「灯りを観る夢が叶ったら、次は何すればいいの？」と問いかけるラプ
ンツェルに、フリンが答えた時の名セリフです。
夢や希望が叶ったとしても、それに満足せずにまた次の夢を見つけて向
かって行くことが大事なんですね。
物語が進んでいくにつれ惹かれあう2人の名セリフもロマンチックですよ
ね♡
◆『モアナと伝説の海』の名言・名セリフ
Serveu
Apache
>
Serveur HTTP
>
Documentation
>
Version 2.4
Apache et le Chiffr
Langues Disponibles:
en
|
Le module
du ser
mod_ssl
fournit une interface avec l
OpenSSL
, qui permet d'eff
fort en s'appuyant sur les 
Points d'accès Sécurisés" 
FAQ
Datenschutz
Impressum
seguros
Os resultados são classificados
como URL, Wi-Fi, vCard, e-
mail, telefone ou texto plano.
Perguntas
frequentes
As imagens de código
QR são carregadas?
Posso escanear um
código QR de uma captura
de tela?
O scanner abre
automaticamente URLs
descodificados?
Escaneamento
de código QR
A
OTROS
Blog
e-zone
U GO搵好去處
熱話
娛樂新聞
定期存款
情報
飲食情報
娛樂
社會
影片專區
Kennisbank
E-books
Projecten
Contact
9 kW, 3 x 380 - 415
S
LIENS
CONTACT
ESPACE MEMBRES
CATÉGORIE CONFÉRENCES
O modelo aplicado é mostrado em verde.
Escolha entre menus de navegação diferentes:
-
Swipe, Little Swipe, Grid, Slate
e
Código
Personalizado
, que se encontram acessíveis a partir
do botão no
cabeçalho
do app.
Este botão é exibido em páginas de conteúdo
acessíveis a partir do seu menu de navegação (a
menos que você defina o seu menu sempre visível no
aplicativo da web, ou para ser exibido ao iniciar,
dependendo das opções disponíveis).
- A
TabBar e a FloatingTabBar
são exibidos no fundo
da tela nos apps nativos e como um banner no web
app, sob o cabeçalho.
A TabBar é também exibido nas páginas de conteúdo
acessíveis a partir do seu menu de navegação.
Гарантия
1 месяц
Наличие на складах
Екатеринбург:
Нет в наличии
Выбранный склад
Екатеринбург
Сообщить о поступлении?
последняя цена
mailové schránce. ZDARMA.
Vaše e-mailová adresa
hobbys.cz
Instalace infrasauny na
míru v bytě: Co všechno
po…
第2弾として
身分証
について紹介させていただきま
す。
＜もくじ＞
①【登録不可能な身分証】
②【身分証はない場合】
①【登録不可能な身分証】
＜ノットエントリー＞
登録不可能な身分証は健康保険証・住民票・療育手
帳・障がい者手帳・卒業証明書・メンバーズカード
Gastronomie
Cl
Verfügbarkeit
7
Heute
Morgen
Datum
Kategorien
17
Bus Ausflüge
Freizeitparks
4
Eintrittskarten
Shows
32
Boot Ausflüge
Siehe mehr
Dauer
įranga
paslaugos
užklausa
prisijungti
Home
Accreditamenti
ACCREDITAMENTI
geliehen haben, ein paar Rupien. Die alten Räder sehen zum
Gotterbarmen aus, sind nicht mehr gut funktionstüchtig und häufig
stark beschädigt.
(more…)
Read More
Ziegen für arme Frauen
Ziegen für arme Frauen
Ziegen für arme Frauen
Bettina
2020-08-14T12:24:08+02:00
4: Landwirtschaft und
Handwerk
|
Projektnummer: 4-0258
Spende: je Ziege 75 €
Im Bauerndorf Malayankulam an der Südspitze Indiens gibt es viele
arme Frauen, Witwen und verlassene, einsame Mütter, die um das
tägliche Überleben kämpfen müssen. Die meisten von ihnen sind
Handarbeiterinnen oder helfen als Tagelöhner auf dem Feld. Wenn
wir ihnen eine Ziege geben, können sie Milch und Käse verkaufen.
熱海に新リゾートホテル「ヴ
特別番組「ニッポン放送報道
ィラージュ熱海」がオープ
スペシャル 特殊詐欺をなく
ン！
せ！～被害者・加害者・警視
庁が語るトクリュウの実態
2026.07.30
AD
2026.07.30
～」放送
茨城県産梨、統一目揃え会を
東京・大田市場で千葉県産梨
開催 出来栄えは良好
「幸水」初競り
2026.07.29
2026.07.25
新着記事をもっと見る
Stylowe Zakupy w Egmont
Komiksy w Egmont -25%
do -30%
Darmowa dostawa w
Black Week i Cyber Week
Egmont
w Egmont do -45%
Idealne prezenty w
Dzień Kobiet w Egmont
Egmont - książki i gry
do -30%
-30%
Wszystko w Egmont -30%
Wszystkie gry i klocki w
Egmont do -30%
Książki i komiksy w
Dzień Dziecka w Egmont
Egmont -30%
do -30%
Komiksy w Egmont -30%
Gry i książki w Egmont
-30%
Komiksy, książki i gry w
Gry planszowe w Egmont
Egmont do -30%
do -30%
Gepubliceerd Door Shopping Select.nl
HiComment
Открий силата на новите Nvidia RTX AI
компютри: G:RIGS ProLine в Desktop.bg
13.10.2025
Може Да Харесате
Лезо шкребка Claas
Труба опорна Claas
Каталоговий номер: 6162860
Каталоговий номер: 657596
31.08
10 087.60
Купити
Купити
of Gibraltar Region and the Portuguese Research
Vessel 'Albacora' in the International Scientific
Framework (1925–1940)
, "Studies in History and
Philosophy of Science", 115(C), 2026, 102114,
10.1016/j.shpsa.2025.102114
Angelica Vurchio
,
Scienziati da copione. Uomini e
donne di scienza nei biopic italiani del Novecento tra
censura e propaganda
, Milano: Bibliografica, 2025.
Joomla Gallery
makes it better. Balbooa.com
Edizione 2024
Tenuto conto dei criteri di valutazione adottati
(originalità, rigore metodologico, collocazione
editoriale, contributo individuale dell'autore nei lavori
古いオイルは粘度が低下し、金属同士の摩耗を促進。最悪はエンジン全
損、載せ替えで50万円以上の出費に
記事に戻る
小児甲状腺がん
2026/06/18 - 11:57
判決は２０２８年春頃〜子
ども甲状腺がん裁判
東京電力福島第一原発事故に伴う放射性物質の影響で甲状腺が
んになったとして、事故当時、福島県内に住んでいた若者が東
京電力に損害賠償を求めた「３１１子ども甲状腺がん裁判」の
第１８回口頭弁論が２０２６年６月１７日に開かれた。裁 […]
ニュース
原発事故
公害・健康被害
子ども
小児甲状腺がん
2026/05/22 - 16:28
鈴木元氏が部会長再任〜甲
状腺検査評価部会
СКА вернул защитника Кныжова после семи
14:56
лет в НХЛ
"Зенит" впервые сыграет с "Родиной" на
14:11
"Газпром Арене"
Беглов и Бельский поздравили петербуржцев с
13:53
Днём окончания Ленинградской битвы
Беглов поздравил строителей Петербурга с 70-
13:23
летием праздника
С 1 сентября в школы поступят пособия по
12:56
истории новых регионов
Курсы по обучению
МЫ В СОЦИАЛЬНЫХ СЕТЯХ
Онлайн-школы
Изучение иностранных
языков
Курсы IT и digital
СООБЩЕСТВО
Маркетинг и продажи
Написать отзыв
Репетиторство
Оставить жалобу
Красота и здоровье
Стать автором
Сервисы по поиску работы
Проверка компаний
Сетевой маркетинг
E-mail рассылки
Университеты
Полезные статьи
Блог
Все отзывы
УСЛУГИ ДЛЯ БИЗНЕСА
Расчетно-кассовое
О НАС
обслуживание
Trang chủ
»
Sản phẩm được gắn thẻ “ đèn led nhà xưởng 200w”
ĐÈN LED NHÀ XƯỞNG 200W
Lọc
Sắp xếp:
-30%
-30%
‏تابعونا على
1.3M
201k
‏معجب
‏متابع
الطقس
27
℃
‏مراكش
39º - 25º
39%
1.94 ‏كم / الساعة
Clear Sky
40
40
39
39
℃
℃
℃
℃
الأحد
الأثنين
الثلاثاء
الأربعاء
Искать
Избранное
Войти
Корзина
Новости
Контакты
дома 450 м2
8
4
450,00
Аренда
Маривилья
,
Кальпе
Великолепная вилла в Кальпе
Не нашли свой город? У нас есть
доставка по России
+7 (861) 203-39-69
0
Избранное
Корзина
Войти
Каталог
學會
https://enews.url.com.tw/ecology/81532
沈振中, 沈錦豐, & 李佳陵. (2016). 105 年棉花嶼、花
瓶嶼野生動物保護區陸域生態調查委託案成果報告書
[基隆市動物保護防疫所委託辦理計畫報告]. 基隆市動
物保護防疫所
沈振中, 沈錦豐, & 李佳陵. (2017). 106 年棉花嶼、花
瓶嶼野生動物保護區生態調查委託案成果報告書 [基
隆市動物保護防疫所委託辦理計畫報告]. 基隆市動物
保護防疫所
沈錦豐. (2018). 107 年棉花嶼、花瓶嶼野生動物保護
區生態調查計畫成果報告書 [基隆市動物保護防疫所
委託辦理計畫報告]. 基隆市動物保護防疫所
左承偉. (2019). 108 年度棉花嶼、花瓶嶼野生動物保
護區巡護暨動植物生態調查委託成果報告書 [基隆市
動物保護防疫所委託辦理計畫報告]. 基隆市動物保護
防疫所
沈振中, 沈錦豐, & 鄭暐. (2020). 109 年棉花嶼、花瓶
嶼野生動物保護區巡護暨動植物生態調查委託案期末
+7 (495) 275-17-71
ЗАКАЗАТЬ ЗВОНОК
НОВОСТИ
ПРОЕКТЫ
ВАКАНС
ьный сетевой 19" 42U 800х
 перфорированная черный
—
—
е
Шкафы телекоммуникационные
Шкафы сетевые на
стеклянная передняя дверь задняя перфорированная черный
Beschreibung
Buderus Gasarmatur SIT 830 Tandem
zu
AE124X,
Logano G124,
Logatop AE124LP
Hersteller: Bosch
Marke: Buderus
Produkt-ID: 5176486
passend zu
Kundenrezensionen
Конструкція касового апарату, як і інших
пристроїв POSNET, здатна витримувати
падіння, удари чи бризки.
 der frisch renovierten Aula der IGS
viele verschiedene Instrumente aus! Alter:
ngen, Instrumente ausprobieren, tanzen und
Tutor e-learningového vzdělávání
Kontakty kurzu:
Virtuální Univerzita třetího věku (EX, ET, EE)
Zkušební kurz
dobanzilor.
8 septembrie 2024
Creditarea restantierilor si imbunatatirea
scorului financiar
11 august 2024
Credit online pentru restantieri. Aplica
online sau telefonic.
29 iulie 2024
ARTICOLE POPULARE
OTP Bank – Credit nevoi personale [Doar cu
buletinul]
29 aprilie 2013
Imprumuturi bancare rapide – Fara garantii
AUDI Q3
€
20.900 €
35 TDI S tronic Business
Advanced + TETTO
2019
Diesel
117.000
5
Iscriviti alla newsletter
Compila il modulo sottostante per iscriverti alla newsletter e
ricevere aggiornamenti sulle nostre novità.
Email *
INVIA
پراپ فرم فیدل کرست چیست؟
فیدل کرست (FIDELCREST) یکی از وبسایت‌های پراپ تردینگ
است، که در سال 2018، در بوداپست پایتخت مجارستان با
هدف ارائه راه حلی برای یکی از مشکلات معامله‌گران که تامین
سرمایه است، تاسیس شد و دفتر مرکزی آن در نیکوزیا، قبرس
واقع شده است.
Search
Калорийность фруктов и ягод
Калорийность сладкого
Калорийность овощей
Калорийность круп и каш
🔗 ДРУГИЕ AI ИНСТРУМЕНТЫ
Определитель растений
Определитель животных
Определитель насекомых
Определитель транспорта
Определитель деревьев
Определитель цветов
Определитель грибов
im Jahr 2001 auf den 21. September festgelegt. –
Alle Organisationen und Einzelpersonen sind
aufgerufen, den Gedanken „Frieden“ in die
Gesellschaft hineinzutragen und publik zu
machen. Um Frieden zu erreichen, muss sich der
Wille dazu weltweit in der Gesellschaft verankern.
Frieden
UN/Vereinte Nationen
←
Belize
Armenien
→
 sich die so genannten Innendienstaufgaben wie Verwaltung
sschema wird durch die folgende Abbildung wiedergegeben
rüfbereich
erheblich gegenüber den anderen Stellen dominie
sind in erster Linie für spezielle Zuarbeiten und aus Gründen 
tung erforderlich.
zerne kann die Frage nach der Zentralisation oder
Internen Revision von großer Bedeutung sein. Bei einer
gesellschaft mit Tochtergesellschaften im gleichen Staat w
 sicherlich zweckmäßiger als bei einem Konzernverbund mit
__________
-- ACTION ITEM --
Could you repeat the entries line for line, from the start of the entries up to and including the line with "Posso escanear um"?

-- EXPECTED ANSWER --
「灯りを観る夢が叶ったら、次は何すればいいの？」と問いかけるラプ
ンツェルに、フリンが答えた時の名セリフです。
夢や希望が叶ったとしても、それに満足せずにまた次の夢を見つけて向
かって行くことが大事なんですね。
物語が進んでいくにつれ惹かれあう2人の名セリフもロマンチックですよ
ね♡
◆『モアナと伝説の海』の名言・名セリフ
Serveu
Apache
>
Serveur HTTP
>
Documentation
>
Version 2.4
Apache et le Chiffr
Langues Disponibles:
en
|
Le module
du ser
mod_ssl
fournit une interface avec l
OpenSSL
, qui permet d'eff
fort en s'appuyant sur les 
Points d'accès Sécurisés" 
FAQ
Datenschutz
Impressum
seguros
Os resultados são classificados
como URL, Wi-Fi, vCard, e-
mail, telefone ou texto plano.
Perguntas
frequentes
As imagens de código
QR são carregadas?
Posso escanear um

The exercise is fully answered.